I'm dealing with bash_history files in the following format. I would like to extract the timestamp and use that as the event timestamp, but I'm having some issues doing so.
#1579207583
whoami
#1579207584
cd /var/log
#1579207590
cat messages
#1579207595
id
#1579207598
exit
I'm using the following thread as reference: https://answers.splunk.com/answers/60015/splunking-bash-history.html
[bash_history]
BREAK_ONLY_BEFORE = #(?=\d+)
MAX_TIMESTAMP_LOOKAHEAD = 11
SHOULD_LINEMERGE = true
TIME_FORMAT = %s
TIME_PREFIX = #
We've changed a number of variables (set TIME_PREFIX = ^#, set MAX_TIMESTAMP_LOOKAHEAD to a higher value, etc.), but nothing seems to be working correctly.
The events do break in the correct place (#), and they do merge, so we get "groups" of events like:
#1579207583
whoami
However, the timestamp for the event isn't set to that value. All events are set to the date/time that history was written on, so everything for any given session is the same.
That props.conf configuration -appears- correct, and our sourcetype is named bash_history (we've also tried source::/root/.bash_history, without success). I'm not sure where we are going wrong, but any suggestions would be welcome.
I figured it out. The "default/props.conf" in Splunk_TA_nix contains several lines that affect the timestamp. I copied these to "local/props.conf" and unset them (didn't provide a value), and now it's working. Final props.conf looks like...
[bash_history]
BREAK_ONLY_BEFORE = #(?=\d+)
MAX_TIMESTAMP_LOOKAHEAD = 10
SHOULD_LINEMERGE = true
TIME_FORMAT = %s
TIME_PREFIX = ^#
EVENT_BREAKER_ENABLE =
DATETIME_CONFIG =
I also added a field extraction for the command itself:
^#\d+\s+(?P<command>.+)
TL;DR - It was working from the beginning, but other values in default were affecting the final result.
Never use the break_*
settings. Try this:
[bash_history]
SHOULD_LINEMERGE = false
LINE_BREAKER = ([\r\n]+[\s#]*)
TIME_PREFIX = ^
TIME_FORMAT = %s
MAX_TIMESTAMP_LOOKAHEAD = 10
But that is probably not your problem. If you are sure that your settings are correct, it must be something else. If you are doing a sourcetype override/overwrite, you must use the ORIGINAL value, NOT the new value. You must deploy your settings to the first full instance(s) of Splunk that handle the events (usually either the HF tier if you use one, or else your Indexer tier) UNLESS you are using HEC's JSON endpoint (it gets pre-cooked) or INDEXED_EXTRACTIONS (configs go on the UF in that case), then restart all Splunk instances there. When (re)evaluating, you must send in new events (old events will stay broken), then test using _index_earliest=-5m
to be absolutely certain that you are only examining the newly indexed events.

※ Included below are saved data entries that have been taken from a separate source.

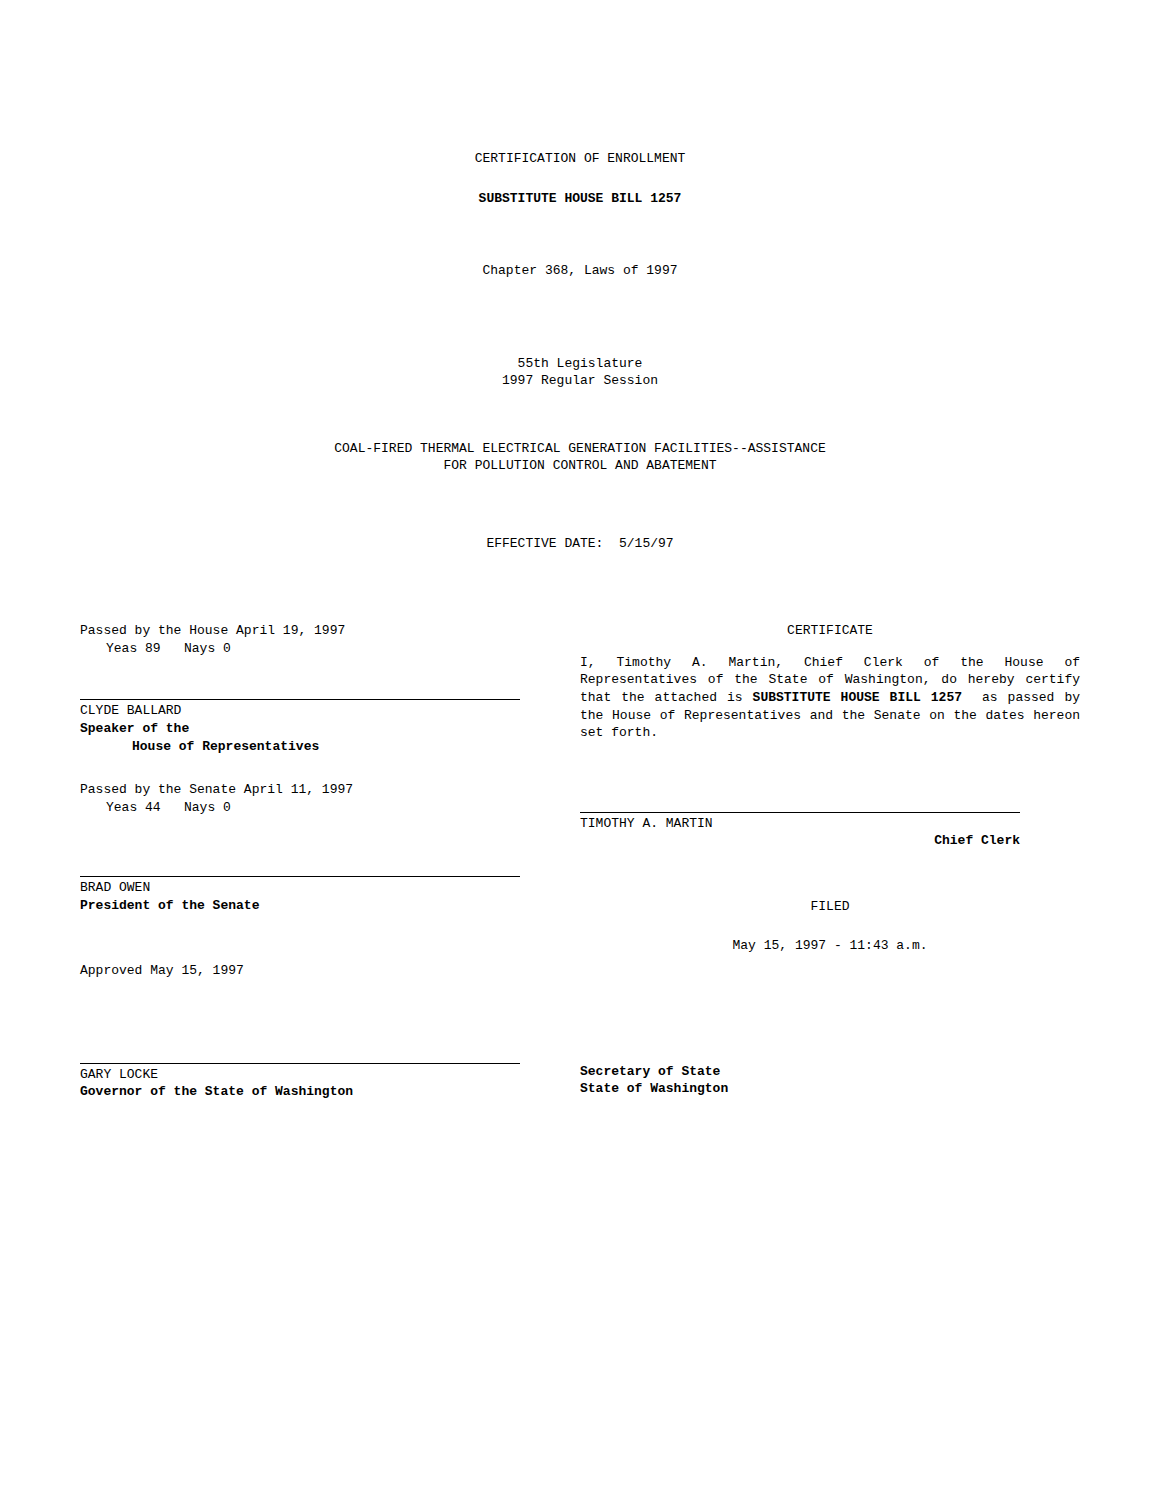CERTIFICATION OF ENROLLMENT
SUBSTITUTE HOUSE BILL 1257
Chapter 368, Laws of 1997
55th Legislature
1997 Regular Session
COAL-FIRED THERMAL ELECTRICAL GENERATION FACILITIES--ASSISTANCE
FOR POLLUTION CONTROL AND ABATEMENT
EFFECTIVE DATE: 5/15/97
| Passed by the House April 19, 1997 Yeas 89 Nays 0 CLYDE BALLARD Speaker of the House of Representatives Passed by the Senate April 11, 1997 Yeas 44 Nays 0 BRAD OWEN President of the Senate Approved May 15, 1997 | CERTIFICATE I, Timothy A. Martin, Chief Clerk of the House of Representatives of the State of Washington, do hereby certify that the attached is SUBSTITUTE HOUSE BILL 1257 as passed by the House of Representatives and the Senate on the dates hereon set forth. TIMOTHY A. MARTIN Chief Clerk FILED May 15, 1997 - 11:43 a.m. |
| GARY LOCKE Governor of the State of Washington | Secretary of State State of Washington |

I figured it out. The "default/props.conf" in Splunk_TA_nix contains several lines that affect the timestamp. I copied these to "local/props.conf" and unset them (didn't provide a value), and now it's working. Final props.conf looks like...
[bash_history]
BREAK_ONLY_BEFORE = #(?=\d+)
MAX_TIMESTAMP_LOOKAHEAD = 10
SHOULD_LINEMERGE = true
TIME_FORMAT = %s
TIME_PREFIX = ^#
EVENT_BREAKER_ENABLE =
DATETIME_CONFIG =
I also added a field extraction for the command itself:
^#\d+\s+(?P<command>.+)
TL;DR - It was working from the beginning, but other values in default were affecting the final result.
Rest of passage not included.